What to do: Repeat each line of the data below exactly, but skip the pictures.

Data below:
----------------------------------------
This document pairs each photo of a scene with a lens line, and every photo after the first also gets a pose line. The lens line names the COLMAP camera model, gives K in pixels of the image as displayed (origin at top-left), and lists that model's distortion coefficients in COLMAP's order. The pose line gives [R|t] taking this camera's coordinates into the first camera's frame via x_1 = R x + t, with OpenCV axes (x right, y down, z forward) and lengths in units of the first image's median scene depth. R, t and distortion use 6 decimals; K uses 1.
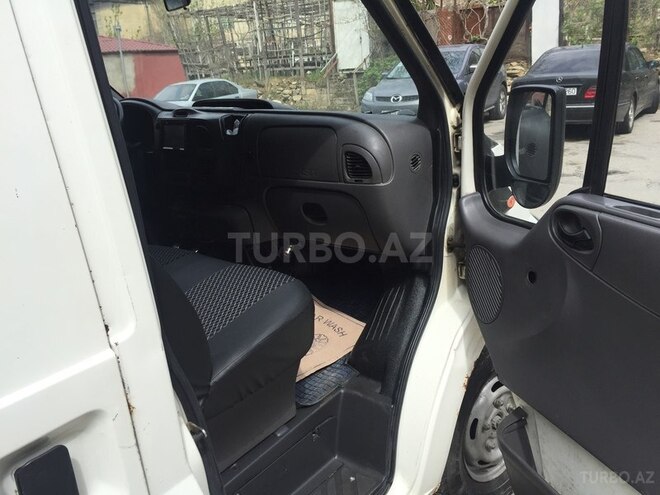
lens RADIAL K [[566.5, 0, 330.7], [0, 566.5, 257.3], [0, 0, 1]] dist [0.083188, -0.120156]
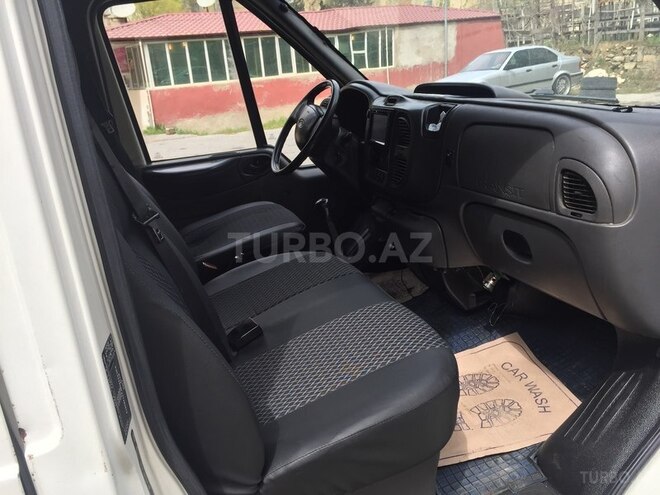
lens RADIAL K [[566.5, 0, 330.7], [0, 566.5, 257.3], [0, 0, 1]] dist [0.083188, -0.120156]
pose [[0.863302, 0.156705, -0.479744, 0.096253], [-0.131993, 0.987594, 0.085070, -0.076731], [0.487123, -0.010118, 0.873275, 0.200595]]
----------------------------------------
Worked solution:
This document pairs each photo of a scene with a lens line, and every photo after the first also gets a pose line. The lens line names the COLMAP camera model, gives K in pixels of the image as displayed (origin at top-left), and lists that model's distortion coefficients in COLMAP's order. The pose line gives [R|t] taking this camera's coordinates into the first camera's frame via x_1 = R x + t, with OpenCV axes (x right, y down, z forward) and lengths in units of the first image's median scene depth. R, t and distortion use 6 decimals; K uses 1.
lens RADIAL K [[566.5, 0, 330.7], [0, 566.5, 257.3], [0, 0, 1]] dist [0.083188, -0.120156]
lens RADIAL K [[566.5, 0, 330.7], [0, 566.5, 257.3], [0, 0, 1]] dist [0.083188, -0.120156]
pose [[0.863302, 0.156705, -0.479744, 0.096253], [-0.131993, 0.987594, 0.085070, -0.076731], [0.487123, -0.010118, 0.873275, 0.200595]]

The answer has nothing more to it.